We identified that the merge time (indices.merges.total_time_in_millis) was very high for that particular data node (max 1k for the bad node vs. 100 for the rest). Looks like slow merging was the root cause? Is there a way to solve this issue of node load not being balanced?
OK. Why do you think upgrading ES will solve this issue? Do you mean that the new version can handle slow merging or long GC ?
For ES 1.7, I am not sure if you can give more suggestions to handle this issue (We reviewed our cluster metrics at that time and did find the spike in indices.search.query_time_in_millis, but only on one of these data nodes.)
What sets the problematic node apart from the others? Are indices being indexed into spread out evenly? Are you using routing or parent-child, which could result in an uneven balance? Do all nodes have the same specification and configuration?
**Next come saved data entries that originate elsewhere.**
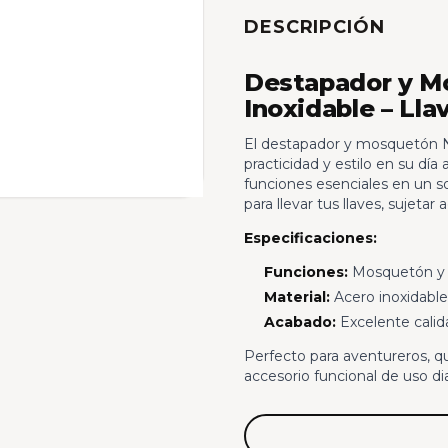
DESCRIPCIÓN
Destapador y M
Inoxidable – Lla
El destapador y mosquetón Ni
practicidad y estilo en su dí
funciones esenciales en un so
para llevar tus llaves, sujetar 
Especificaciones:
Funciones:
Mosquetón y d
Material:
Acero inoxidable
Acabado:
Excelente calida
Perfecto para aventureros, q
accesorio funcional de uso dia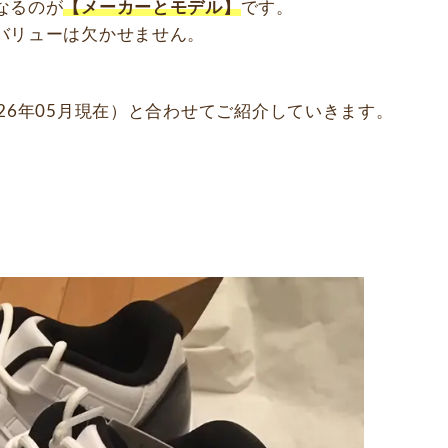
なるのが
【メーカーとモデル】
です。
バリューは欠かせません。
26年05月現在）と合わせてご紹介していきます。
In our current cluster setup, we have 6 data nodes, while one of them also being master. All nodes have the same specification and configuration despite the node type.
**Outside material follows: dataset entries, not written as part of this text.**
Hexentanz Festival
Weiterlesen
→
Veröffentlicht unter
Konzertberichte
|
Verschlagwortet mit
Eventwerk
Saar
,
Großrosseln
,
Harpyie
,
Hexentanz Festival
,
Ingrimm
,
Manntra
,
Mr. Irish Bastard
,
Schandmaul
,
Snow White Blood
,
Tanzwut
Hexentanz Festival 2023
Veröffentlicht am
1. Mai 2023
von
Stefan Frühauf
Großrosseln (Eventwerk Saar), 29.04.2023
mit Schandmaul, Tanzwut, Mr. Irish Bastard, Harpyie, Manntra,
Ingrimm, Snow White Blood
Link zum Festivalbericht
We have multiple indices (with various size from 10M to 2G) that can take different amount of traffic. There is no specific routing setup (everything is default). Our indexed documents do not contain parent-child setups.
One potential issue we discovered was that, we are using default settings for number of shards / number of replica when building index. Do you have any suggestions on optimal shard / replica assignments in this use case?
Each nested document is represented by a number of documents behind the scenes. When you update a document all of these are updated. If you have large and/or deep nested documents this can result in a lot of indexing work. How large are your largest nested document?